Seit 2010 war sie in der Gemeinde Stubenberg im Archiv beschäftigt und übernahm später auch Aufgaben für den Eringer Gemeindebereich. Die ehrenamtliche Hospizbegleiterin besuchte auch Schulungen im Simbacher Altenheim. Nach ihrer Elternzeit konnte sie nun mit der Planung und Umsetzung der Nachbarschaftshilfe in Ering beginnen, da es ihr ein großes Anliegen ist, Hilfsbedürftige den Alltag zu erleichtern. Künftig wird die Koordinatorin die Einsätze in der Gemeinde leiten und immer montags und donnerstags von 9 bis 11 Uhr zu erreichen sein. Das neue Logo für die Nachbarschaftshilfe hatte Veronika Zunner-Fadhli nach Vorgaben entworfen. Es zeigt zwei Häuser, über die eine lachende Sonne scheint.

„Ich finde, dass ist ein sehr positives Bild für unsere Nachbarschaftshilfe“, freute sich Reichenbacher bei der Vorstellung. Jetzt hofft die Leiterin auf viele Mitmacher, damit vielseitige Hilfen angeboten werden können und auch entsprechende Helfer vorhanden sind. „Meist ist es sehr schön, wenn man durch seine geschenkte Zeit für andere da ist und Hilfe geben kann. Es entsteht oft ein Vertrauensverhältnis und es gibt ein positives Gefühl zurück“, ergänzt die neue Koordinatorin, die seit drei Jahren mit ihrer Familie in Ering lebt.

Wie Nachbarschaftshilfen im Landkreis aufgestellt sein können, erläuterte im Anschluss Seniorenbeauftragte Ursula Müller vom Landratsam Rottal-Inn. Dass die Eringer bereits in der Vergangenheit die „Kultur des Helfens“ unter Beweis stellen konnten, war laut Müller bereits bei der Flüchtlingskrise der Fall. „Nun freut es mich, das diese Nachbarschaftshilfe weitergeführt werden soll. Vor der Zusage des Förderprogramm durften wir nicht mit der Nachbarschaftshilfe beginnen, was natürlich dann auch zu der Verzögerung führte“, ergänzt Müller.

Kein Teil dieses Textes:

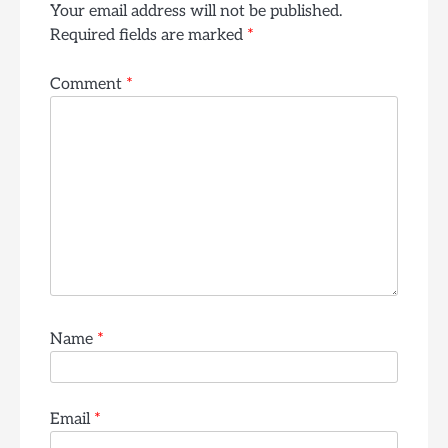
Your email address will not be published.
Required fields are marked
*
Comment
*
Name
*
Email
*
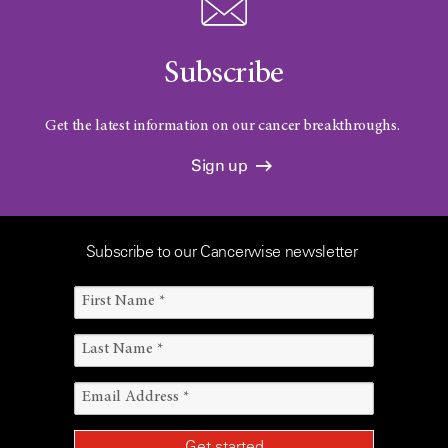
Subscribe
Get the latest information on our cancer breakthroughs.
Sign up
Subscribe to our Cancerwise newsletter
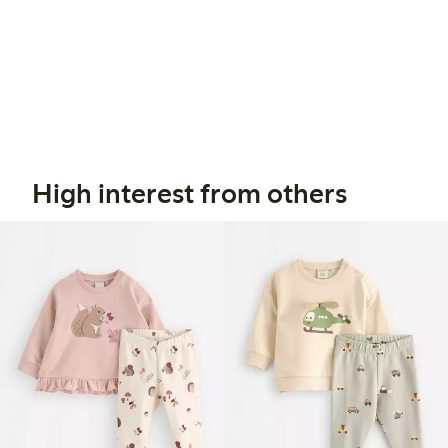
High interest from others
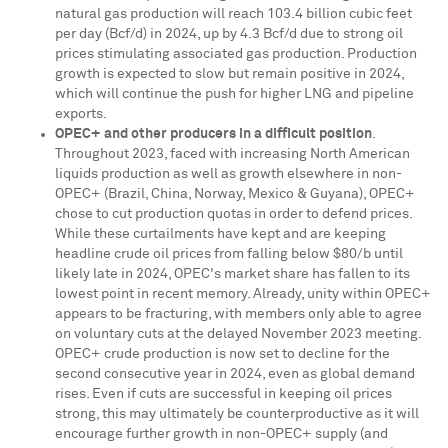
natural gas production will reach 103.4 billion cubic feet
per day (Bcf/d) in 2024, up by 4.3 Bcf/d due to strong oil
prices stimulating associated gas production. Production
growth is expected to slow but remain positive in 2024,
which will continue the push for higher LNG and pipeline
exports.
OPEC+ and other producers in a difficult position
.
Throughout 2023, faced with increasing North American
liquids production as well as growth elsewhere in non-
OPEC+ (
Brazil
,
China
,
Norway
,
Mexico
&
Guyana
), OPEC+
chose to cut production quotas in order to defend prices.
While these curtailments have kept and are keeping
headline crude oil prices from falling below
$80
/b until
likely late in 2024, OPEC's market share has fallen to its
lowest point in recent memory. Already, unity within OPEC+
appears to be fracturing, with members only able to agree
on voluntary cuts at the delayed
November 2023
meeting.
OPEC+ crude production is now set to decline for the
second consecutive year in 2024, even as global demand
rises. Even if cuts are successful in keeping oil prices
strong, this may ultimately be counterproductive as it will
encourage further growth in non-OPEC+ supply (and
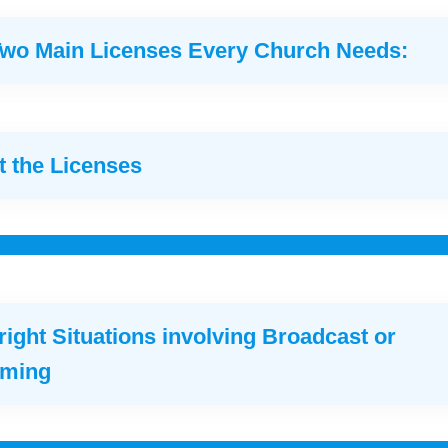
Two Main Licenses Every Church Needs:
 the Licenses
ight Situations involving Broadcast or
aming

Während in Ering eine Hauptamtliche die Ehrenamtlichen begleitet, ist es in anderen Gemeinden des Landkreises oft ein loser Verbund mit ehrenamtlichen Helfern. Begleitet werden die Hilfseinrichtungen für die Bedürftigen noch durch die „Pack ma’s“-Freiwilligen-Agentur der Hans-Lindner-Stiftung.

„Was macht eine Nachbarschaftshilfe, damit keine Missverständnisse aufkommen?“ Diese Frage, die in mehrere Punkte untergliedert wurde, konnte Gemeindeberater Wieschollek beantworten. Er nannte die Eckpunkte einer Nachbarschaftshilfe, die neben Besuchsdiensten, hauswirtschaftlichen Tätigkeiten, Einkaufsservice sowie Bring- und Abholdienste auch Unterstützung bei Behördenangelegenheiten vorsieht. Allerdings wies er eindeutig darauf hin, dass die Tätigkeiten keine gewerblichen Charakter haben dürfen. Zudem müssen sämtliche Hilfeleistungen über die Koordinationsstelle im Rathaus angemeldet werden, hier erfolgt auch die Zuteilung der Hilfsdienste.

Zunächst gilt es aber möglichst viele Bürger aus Ering und der Region für die Idee zu begeistern, die ihre Hilfe ehrenamtliche anbieten. Wichtig sei es aber auch, dass sich die Hilfesuchenden melden und sich nicht vor Scham dem neuen Projekt verschließen, denn nur so kann für beide Seite eine befriedigende Situation erreicht werden. Vorgeschlagen wurde nun ein erstes Helfertreffen, das im Vereinsraum im Rathaus am Mittwoch, 13. November, um 19 Uhr stattfinden soll. Hier gibt es dann alle weiteren Informationen durch Elisabeth Reichenbacher zum Thema Eringer Nachbarschaftshilfe. Unter den Gästen waren auch Seniorenbeauftragter Gerhard Schacherbauer, zweiter Bürgermeister Heinrich Siebzehnrübl sowie Alt-Bürgermeister Karl Schacherbauer.